Additionally, monthly mean seawater temperatures have been collected from the records (1887-1956) of sixteen lightships along the east coast. Although the lightship data are not included in the ESDIM database because they are composite data (monthly means) rather than original observations, they provide good data for temperature time series analysis given the large number of observations - monthly means are based on twice-daily observations over many years.

Figure 1 provides an example of how this rescued data might be used to bring changes over time to the attention of researchers. It is a preliminary plot, prepared by David Borkman, now at the University of Rhode Island, using data from the Nantucket Shoals lightship (1878-1952) and the automatic buoy (NOAA #44008, 1983-1993) at the same location. The plot displays an apparent rise in the annual temperature range from ca. 2C - 19C annual range in 1880, to ca. 4C - 21C annual range from 1983 to 1993. Such changes in temperature in the northeast shelf region can have significant impacts on the fisheries. The potential value of this historical data is also indicated in a preliminary evaluation of the zooplankton data for Georges Bank. An initial analysis detected a change in zooplankton community composition and abundance.
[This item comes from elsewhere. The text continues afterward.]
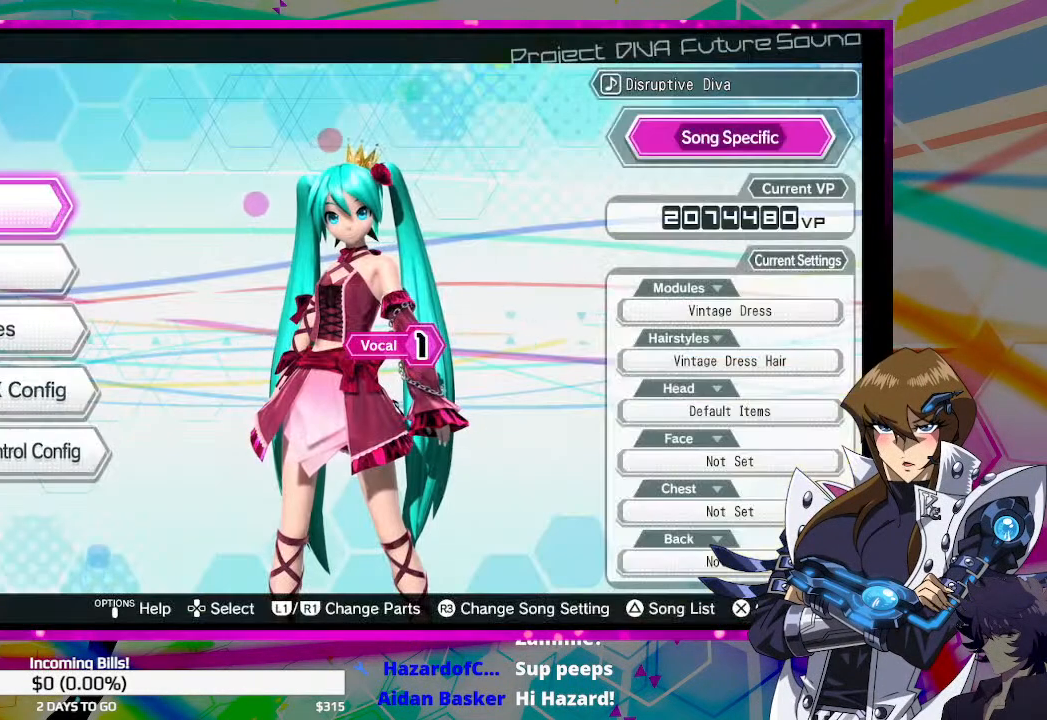
{"buttons": [], "left_stick": "center", "right_stick": "center", "events": [[100, "DPAD_DOWN", "up"], [167, "DPAD_DOWN", "down"], [267, "DPAD_DOWN", "up"], [367, "DPAD_DOWN", "down"], [467, "DPAD_DOWN", "up"]]}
As shown in Figure 2 (prepared by Russell Hopcroft of the University of Alaska Fairbanks), initial comparisons of past (data of Bigelow, ca. 1940) and present (MARMAP data, 1975 to present) abundance of major zooplankton groups show differences in both the timing and size of zooplankton annual cycles. For example, in June 1940-1941, Pseudocalanus abundance was nearly four times greater than the MARMAP mean. The data collection phase of the SMAST ESDIM project is continuing. To date, more than 27,000 observations from 1925 or earlier have been compiled. Most of these observations, nearly 19,000, are from off the east coast of North America and all are believed to be absent from existing national databases. In addition, the zooplankton and phytoplankton data collected by Bigelow have been converted to standard units of organisms per volume seawater, to make analysis easier.